Il Cile, l’Italia e il Foro Italico, da Ayala a “Mano de piedra” passando per Marcelo Rios

Tra i due semifinalisti di oggi, Nicolas Jarry è quello che ci permette di fare un collegamento con il passato. Infatti, suo nonno è Jaime Fillol, ovvero uno dei protagonisti della finale di Davis del 1976. Ma il legame di Fillol è con l’Italia in generale, non con il torneo del Foro Italico dove non trovò mai modo di farsi notare.

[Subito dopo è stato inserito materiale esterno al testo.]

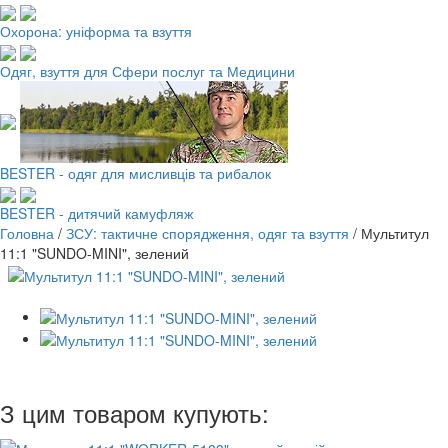
Охорона: уніформа та взуття
Одяг, взуття для Сфери послуг та Медицини
BESTER - одяг для мисливців та рибалок
BESTER - дитячий камуфляж
Головна
/
ЗСУ: тактичне спорядження, одяг та взуття
/
Мультитул
11:1 "SUNDO-MINI", зелений
З цим товаром купують: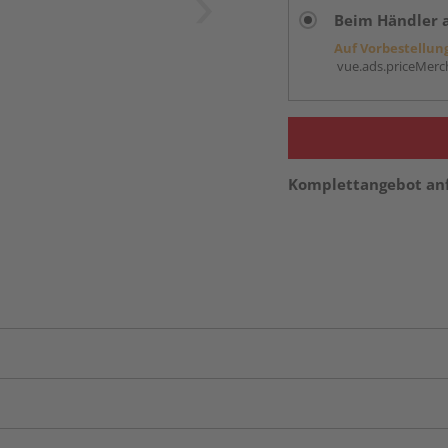
Beim Händler 
Auf Vorbestellun
vue.ads.priceMerch
Komplettangebot an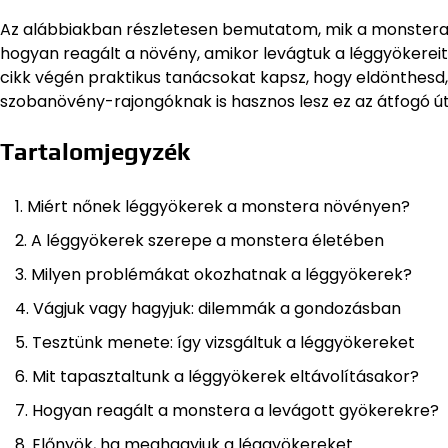
Az alábbiakban részletesen bemutatom, mik a monstera
hogyan reagált a növény, amikor levágtuk a léggyökereit
cikk végén praktikus tanácsokat kapsz, hogy eldönthesd,
szobanövény-rajongóknak is hasznos lesz ez az átfogó ú
Tartalomjegyzék
Miért nőnek léggyökerek a monstera növényen?
A léggyökerek szerepe a monstera életében
Milyen problémákat okozhatnak a léggyökerek?
Vágjuk vagy hagyjuk: dilemmák a gondozásban
Tesztünk menete: így vizsgáltuk a léggyökereket
Mit tapasztaltunk a léggyökerek eltávolításakor?
Hogyan reagált a monstera a levágott gyökerekre?
Előnyök, ha meghagyjuk a léggyökereket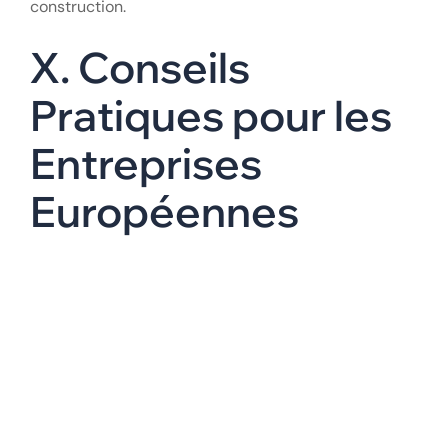
Les grands donneurs d’ordres sont de plus en plus
attentifs aux conditions sociales des
travailleurs
détachés
. Les agences d’
intérim BTP Roumanie
qui
adoptent des démarches éthiques transparentes
(labels de qualité, chartes éthiques) deviennent les
partenaires privilégiés des grands groupes de
construction.
X. Conseils
Pratiques pour les
Entreprises
Européennes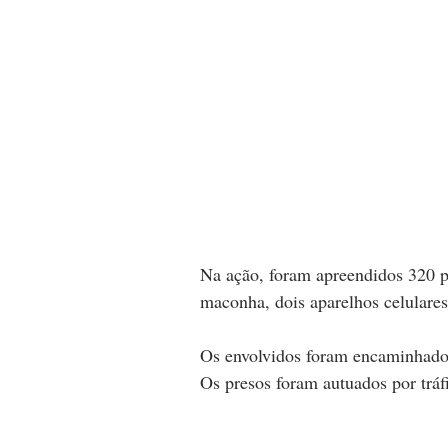
Na ação, foram apreendidos 320 p
maconha, dois aparelhos celulare
Os envolvidos foram encaminhados 
Os presos foram autuados por tráf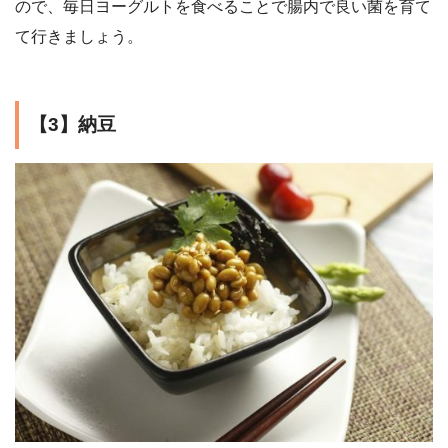
ので、毎日ヨーグルトを食べることで腸内で良い菌を育て
て行きましょう。
【3】納豆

Altri suoi connazionali, invece, ce l’hanno fatta.

Il primo fu Luis Ayala, grande talento vincitore nel 1959 contro l’australiano Neale Fraser, dopo avere sconfitto in semifinale Nicola Pietrangeli 6-4 10-8 0-6 6-1. L’anno seguente, Pietrangeli si sarebbe preso la rivincita al Roland Garros, negando ad Ayala il primo e unico torneo del Grande Slam proprio in finale. E finale aveva fatto anche a Roma, fallendo il back-to-back in una folle partita contro l’americano Barry MacKay: 7-5 7-5 0-6 0-6 6-1.

Se non consideriamo il successo in doppio di Hans Gildemeister nel 1981, in coppia con l’ecuadoregno Andres Gomez, per vedere un altro cileno almeno in semifinale agli Internazionali d’Italia, bisognerà attendere ben 37 anni, e non sarà un’attesa qualunque. Nel 1997, il pubblico romano fa la conoscenza con Marcelo Rios, uno dei talenti più puri e al tempo stesso sconcertanti del tennis moderno. Mancino dotato di tocco raffinato e favoloso anticipo ma ai quali non faceva da contraltare una grandissima voglia di sbattersi per migliorare, arriva in finale da testa di serie numero 7, ma sbatte contro la regolarità enciclopedica – e un po’ noiosa – di Alex Corretja, che non gli lascia scampo e lo domina per 3 set a 0.

L’anno dopo, però, Rios si prende la sua rivincita. In marzo aveva vinto il Sunshine Double (Indian Wells e Miami), doppio colpo che lo proiettava al n.1 del ranking ATP, primo (e ad oggi unico) cileno a riuscirci, e unico a riuscirci senza mai aver vinto una prova del Grande Slam. A Roma si era guadagnato la finale battendo un osso durissimo come Guga Kuerten, ma in finale vince senza giocare, per il ritiro dell’infortunato Albert Costa. Il successo del 1998 è il secondo e ultimo di un cileno al Foro Italico, mentre la stella di Rios si sarebbe spenta in maniera inopinatamente rapida. L’ultima sua impresa romana è datata 2001, ma è una denuncia per resistenza a pubblico ufficiale dopo aver malmenato un tassista e aggredito i carabinieri accorsi in suo aiuto. La gente non ha mai dimenticato la fugace apparizione di Rios ai vertici del tennis mondiale, mentre i rapporti con i colleghi non erano diciamo dei migliori. Al tempo, i più cattivi parlavano di un suo rapporto piuttosto complicato con la doccia.

L’ultimo tennista cileno a raggiungere almeno la semifinale degli Internazionali BNL d’Italia è stato un tennista molto amato negli anni 2000: Fernando González, noto anche come “Mano de piedra” per il dritto dalla potenza leggendaria e la grande generosità in campo. Nel 2007, dopo avere dominato il nostro Filippo Volandri in semifinale, Mano de piedra si dovette arrendere allo strapotere di Rafa Nadal, vincitore per 6-2 6-2.